I believe that the same considerations apply in the present case. As I noted above, many incentives exist for engagement partners to perform at the highest levels. They already face potential liability, at the firm and individual level, in private litigation or in connection with PCAOB and SEC enforcement actions. Nothing in our proposal today is intended to create any fundamental changes in the existing role or responsibilities of the engagement partner. We do not have the authority to issue a safe harbor from liability for engagement partners; we also should not exercise any authority that would have the opposite effect by creating new liabilities.
I am therefore particularly interested in comments about whether the proposed requirement is likely to increase the potential liability of engagement partners. Ultimately, whether I support a final standard requiring disclosure of the identity of the engagement partner in the audit report will depend in large part on the input received and clarity about the extent of any increase in engagement partner liability as a result of our actions.
I am also interested in comments about our proposal to require disclosure of the identity of engagement partners in the firms' annual reports filed with the Board. Because the concerns about an increase in potential liability for engagement partners do not appear to apply to regulatory filings with the Board, one option for the Board may be to adopt this requirement alone. Would investors benefit from this disclosure, in the absence of the disclosure of the engagement partner in the audit report? Are there any potential unintended consequences should the Board decide to do so?
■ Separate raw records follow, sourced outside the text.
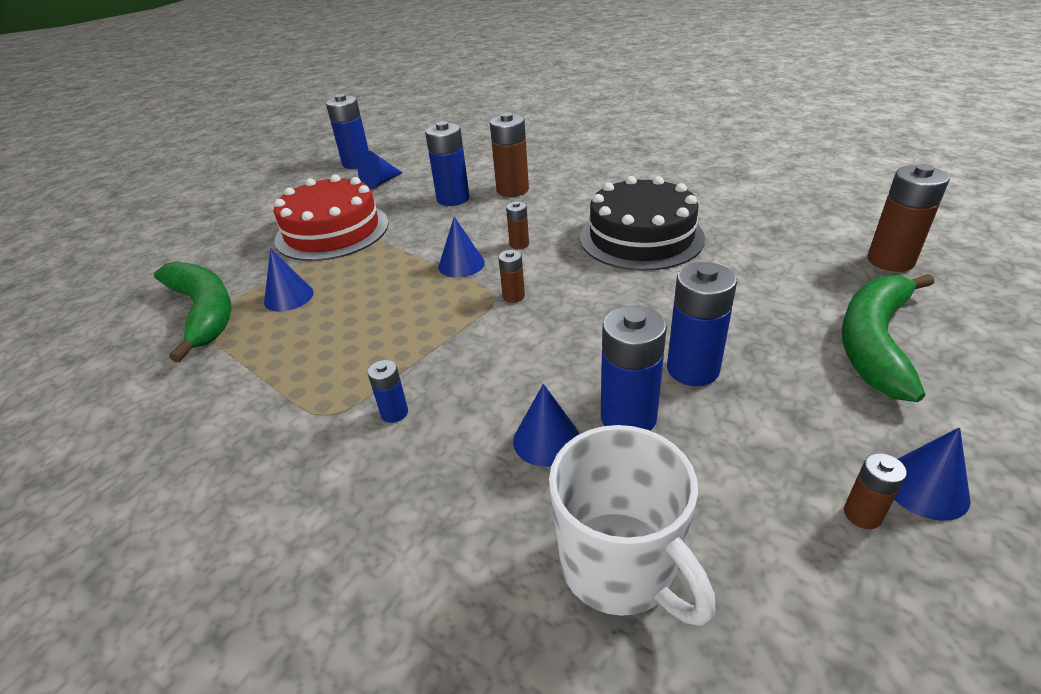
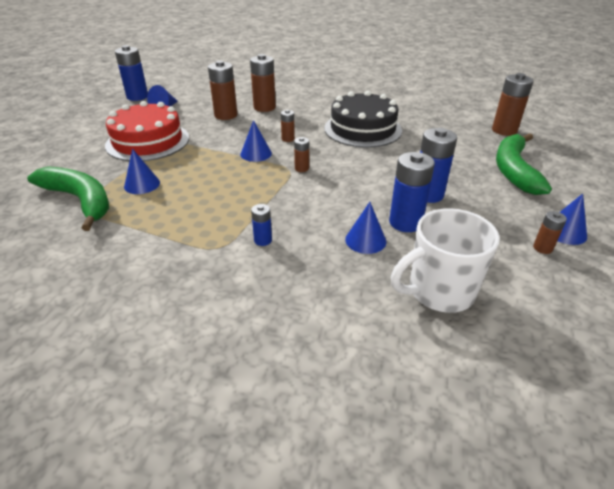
camera: 20 degrees left, 0 degrees up
(453, 199) = (226, 115): blue battery -> brown battery
(621, 567) = (439, 292): white mug -> white mug turned 120 degrees clockwise

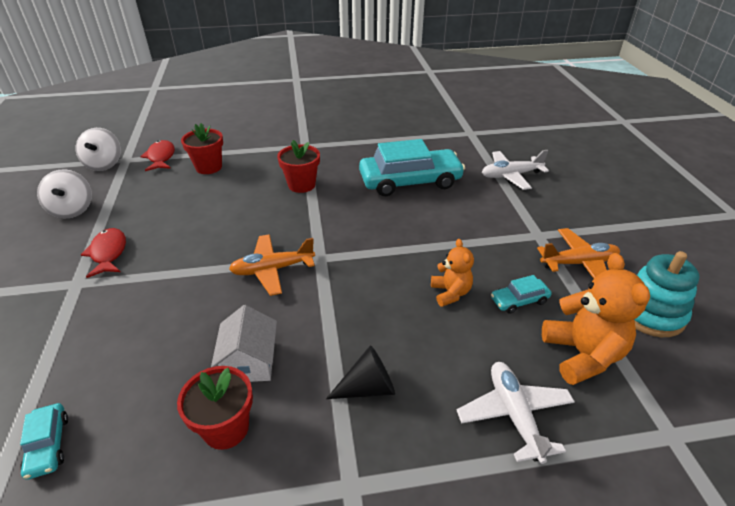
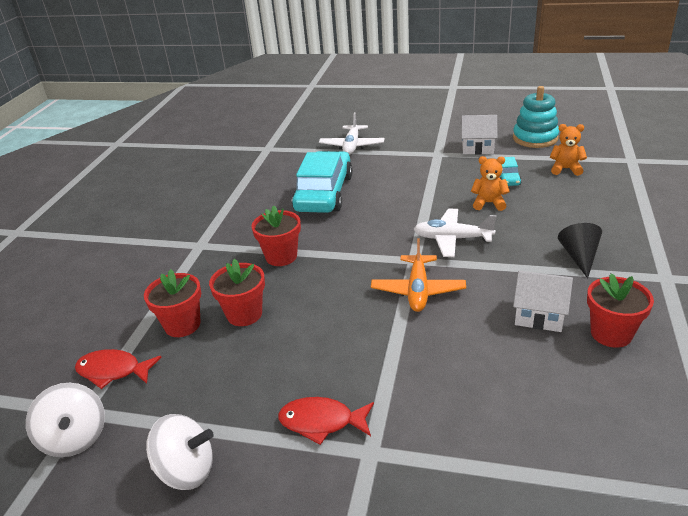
camera: 65 degrees left, 5 degrees down
(48, 445) = (621, 455): turquoise car -> none
(104, 164) = (75, 438): white spinning top -> white spinning top turned 45 degrees clockwise
(224, 188) = (244, 314): none -> red flower pot
(514, 415) = (611, 204): white plane -> white plane (452, 239)
(579, 263) = (477, 147): orange plane -> white house
(582, 355) = (565, 169): orange teddy bear -> orange teddy bear, size x0.59

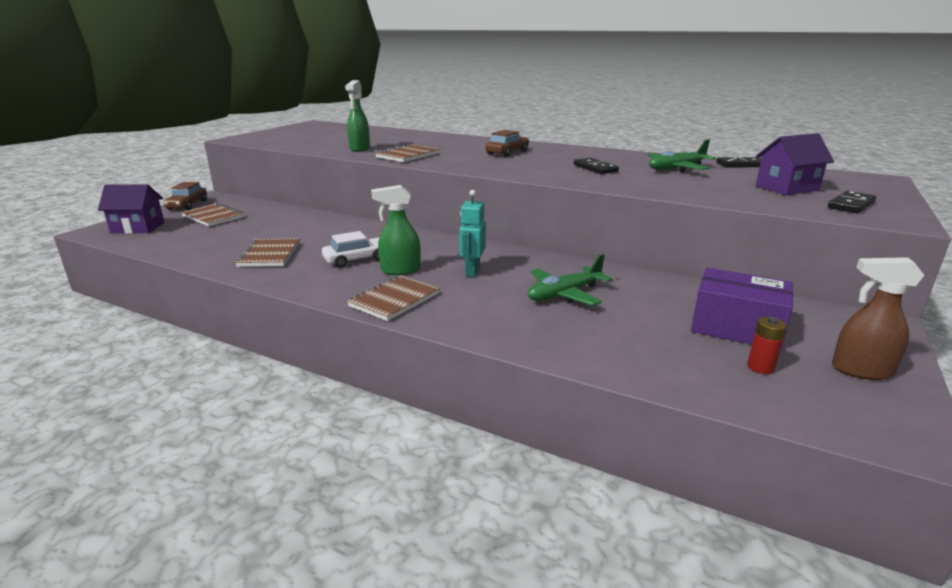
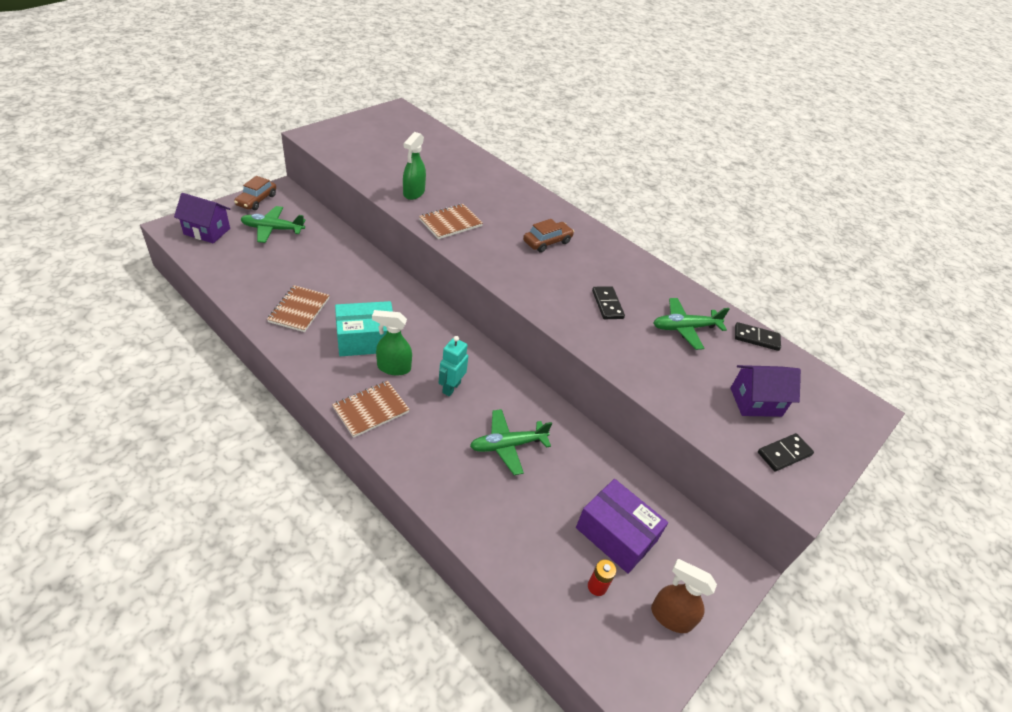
camera: 10 degrees right, 20 degrees up
(213, 217) = (272, 229): brown notebook -> green plane
(356, 259) = (366, 339): white car -> turquoise box

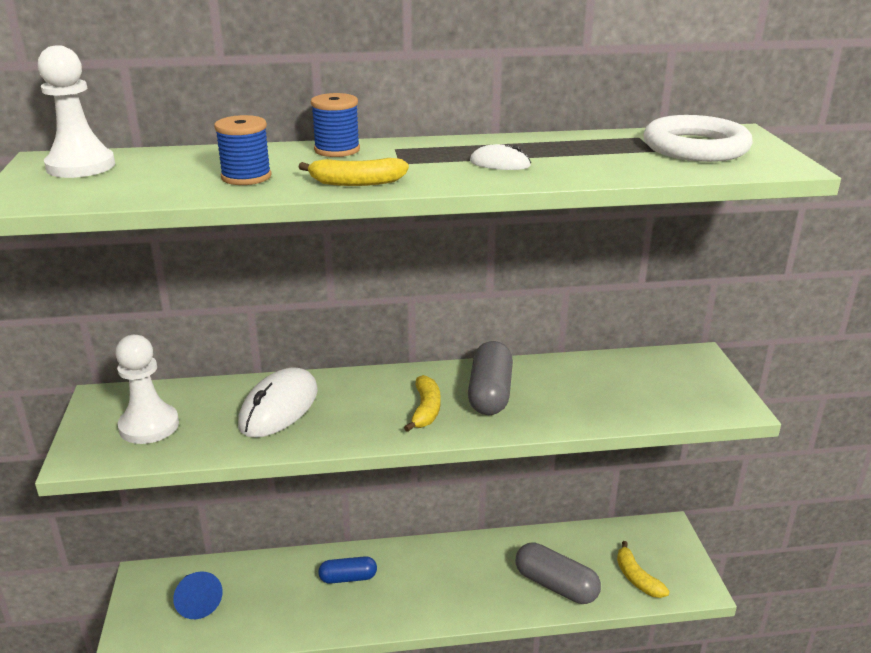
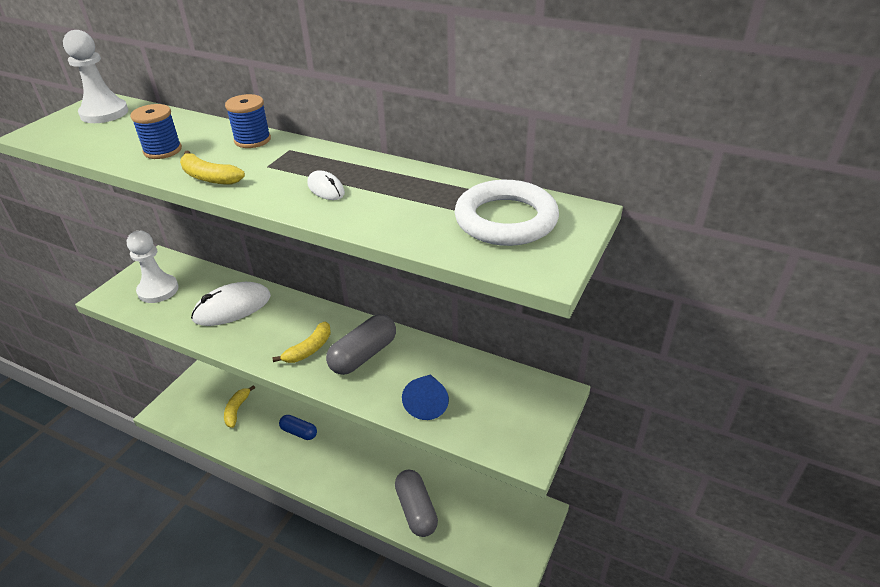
camera: 35 degrees right, 10 degrees up
(197, 601) = (212, 403): blue cone -> blue cone (427, 402)
(637, 578) = (477, 537): yellow banana -> yellow banana (237, 410)

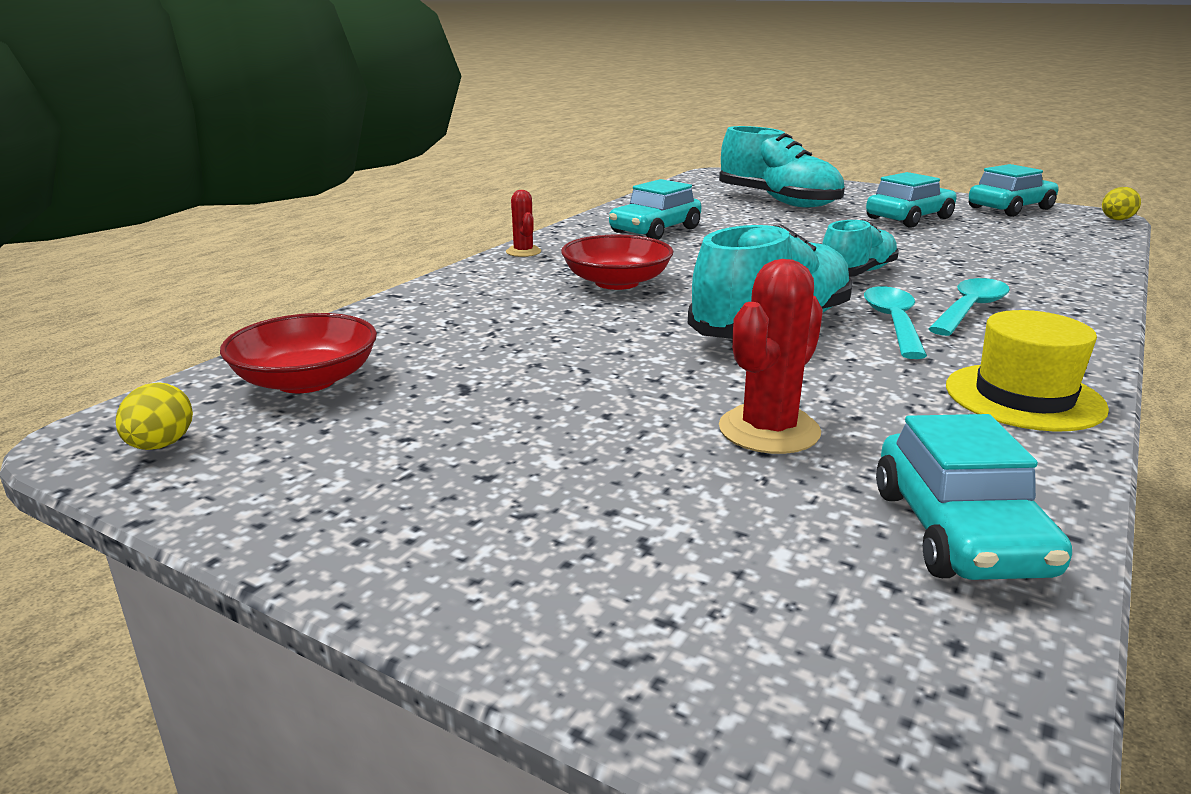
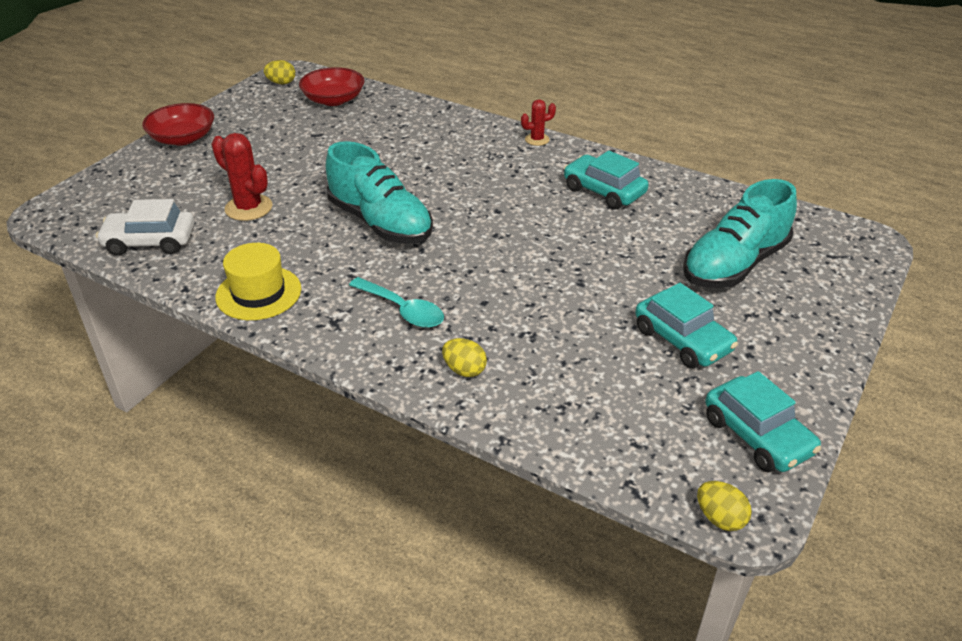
camera: 90 degrees right, 15 degrees up
(616, 282) = (469, 173): red bowl -> red bowl (183, 138)
(857, 273) = (490, 273): turquoise shoe -> none
(893, 323) = (380, 270): turquoise spoon -> none
(959, 532) = (150, 242): turquoise car -> white car
(1046, 283) = (464, 370): none -> yellow egg

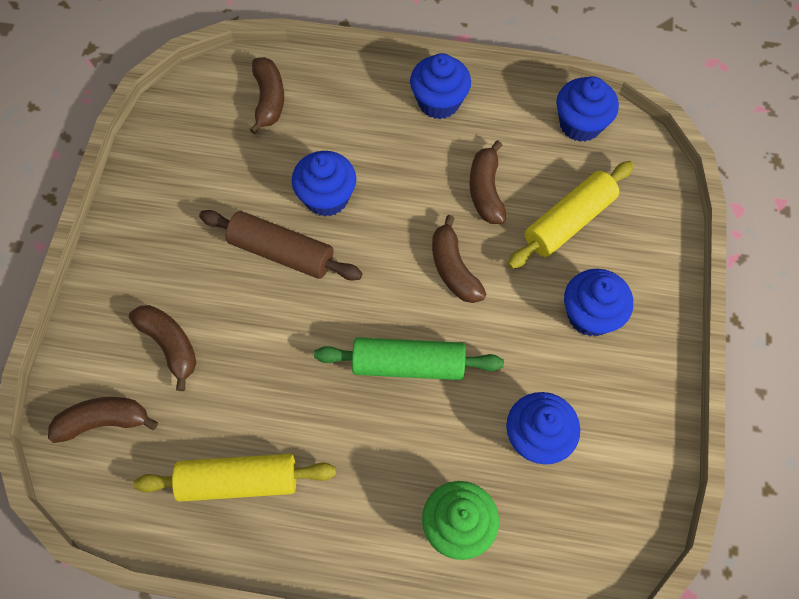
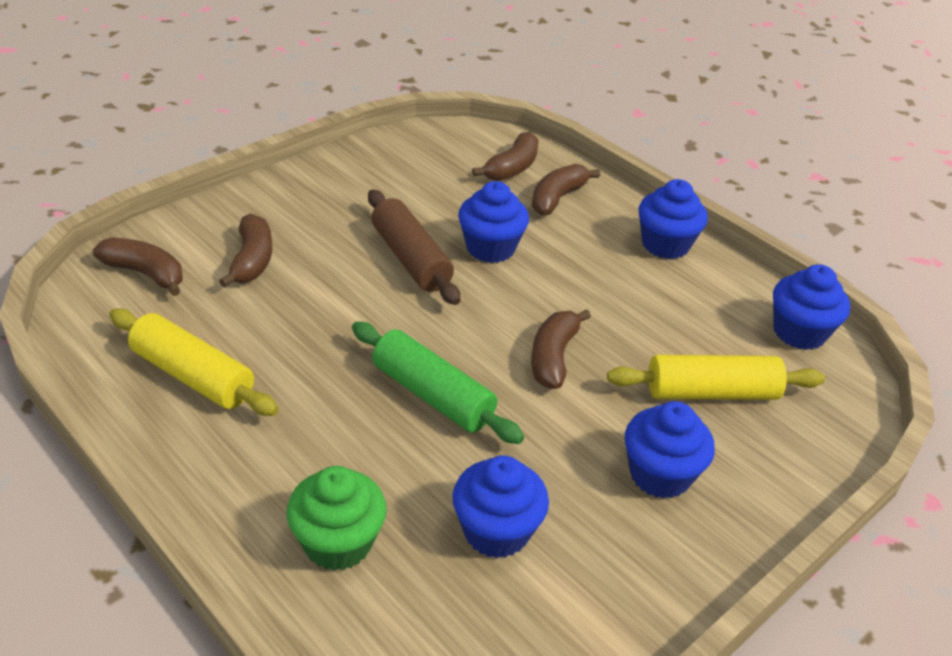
camera: 35 degrees right, 25 degrees down
(485, 191) = (646, 324): brown banana -> brown banana (557, 198)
In closing, I would like to add my appreciation to that already expressed by my fellow Board members for the hard work on this project by members of the Office of the Chief Auditor and the Office of General Counsel. You frequently find yourselves on the receiving end of strongly held views and, occasionally, conflicting requests, in response to your recommendations. As always, you have responded to our myriad comments by crafting a well-balanced and carefully considered document that I anticipate will spark thoughtful comments for the Board's consideration.
I would also like to thank the staff of the SEC who took time to provide input as we considered the provisions of the proposed amendments.
Finally, I would like to thank all of those who provided comments on the engagement partner signature concept release, and I encourage all of you to continue to participate in this important dialog.
 U.S. Department of the Treasury, Final Report of the Advisory Committee on the Auditing Profession to the U.S. Department of the Treasury, VII:19, VII:20 (2008).
 See SEC, Final Rule: Disclosure Required by Sections 406 and 407 of the Sarbanes-Oxley Act of 2002, Release No. 33-8177 (Jan. 23, 2003).